(Saved entries)
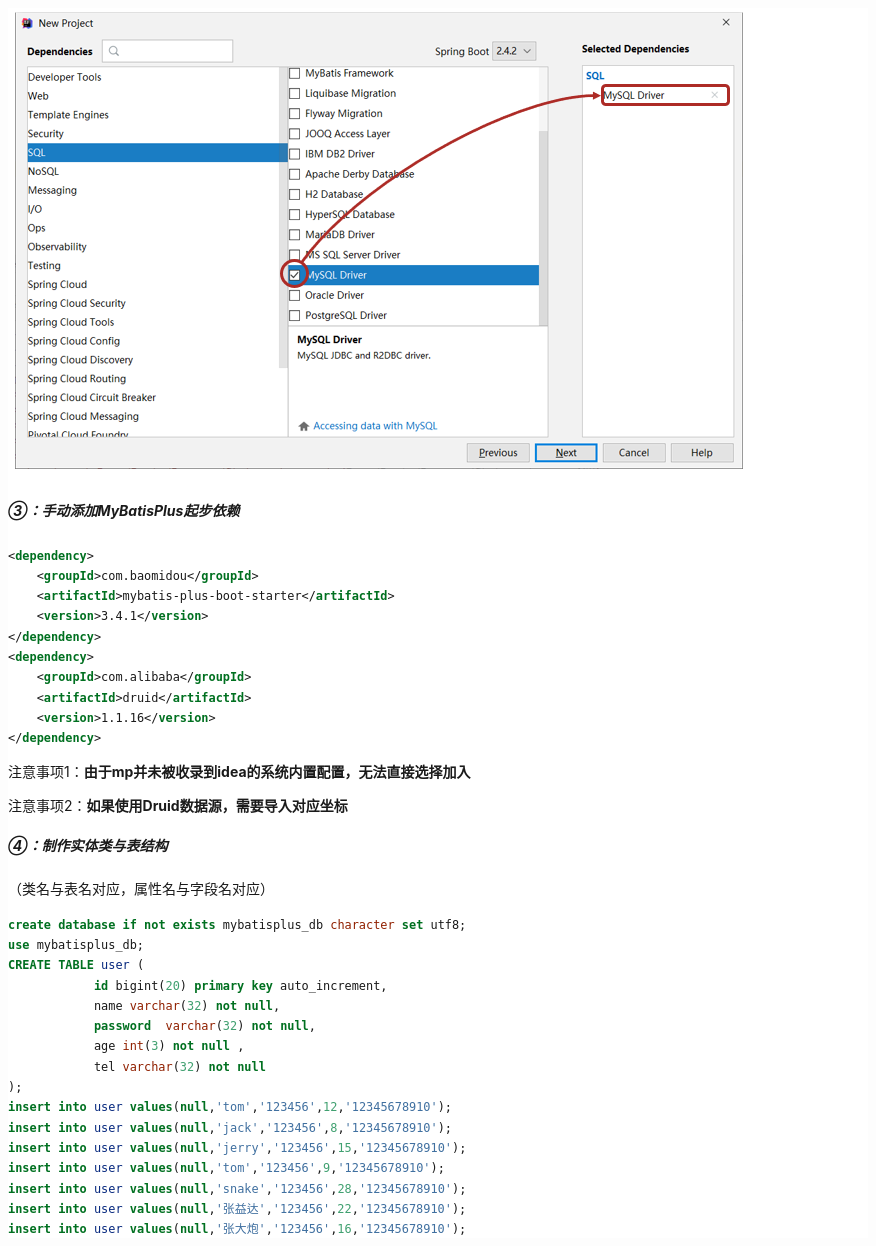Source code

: ![ ](./assets/mybatisplus01/image-20210801175658648.png)

##### ③：手动添加MyBatisPlus起步依赖

```xml
<dependency>
    <groupId>com.baomidou</groupId>
    <artifactId>mybatis-plus-boot-starter</artifactId>
    <version>3.4.1</version>
</dependency>
<dependency>
    <groupId>com.alibaba</groupId>
    <artifactId>druid</artifactId>
    <version>1.1.16</version>
</dependency>
```

注意事项1：**由于mp并未被收录到idea的系统内置配置，无法直接选择加入**

注意事项2：**如果使用Druid数据源，需要导入对应坐标**

##### ④：制作实体类与表结构

（类名与表名对应，属性名与字段名对应）

```sql
create database if not exists mybatisplus_db character set utf8;
use mybatisplus_db;
CREATE TABLE user (
            id bigint(20) primary key auto_increment,
            name varchar(32) not null,
            password  varchar(32) not null,
            age int(3) not null ,
            tel varchar(32) not null
);
insert into user values(null,'tom','123456',12,'12345678910');
insert into user values(null,'jack','123456',8,'12345678910');
insert into user values(null,'jerry','123456',15,'12345678910');
insert into user values(null,'tom','123456',9,'12345678910');
insert into user values(null,'snake','123456',28,'12345678910');
insert into user values(null,'张益达','123456',22,'12345678910');
insert into user values(null,'张大炮','123456',16,'12345678910');
```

Work order - Copy each line, exactly, that falls between the line containing "注意事项1：**由于mp并未被收录到idea的系统内置配置，无法直接选择加入**" and the end of the entries, both included.

Problem solution -
注意事项1：**由于mp并未被收录到idea的系统内置配置，无法直接选择加入**

注意事项2：**如果使用Druid数据源，需要导入对应坐标**

##### ④：制作实体类与表结构

（类名与表名对应，属性名与字段名对应）

```sql
create database if not exists mybatisplus_db character set utf8;
use mybatisplus_db;
CREATE TABLE user (
            id bigint(20) primary key auto_increment,
            name varchar(32) not null,
            password  varchar(32) not null,
            age int(3) not null ,
            tel varchar(32) not null
);
insert into user values(null,'tom','123456',12,'12345678910');
insert into user values(null,'jack','123456',8,'12345678910');
insert into user values(null,'jerry','123456',15,'12345678910');
insert into user values(null,'tom','123456',9,'12345678910');
insert into user values(null,'snake','123456',28,'12345678910');
insert into user values(null,'张益达','123456',22,'12345678910');
insert into user values(null,'张大炮','123456',16,'12345678910');
```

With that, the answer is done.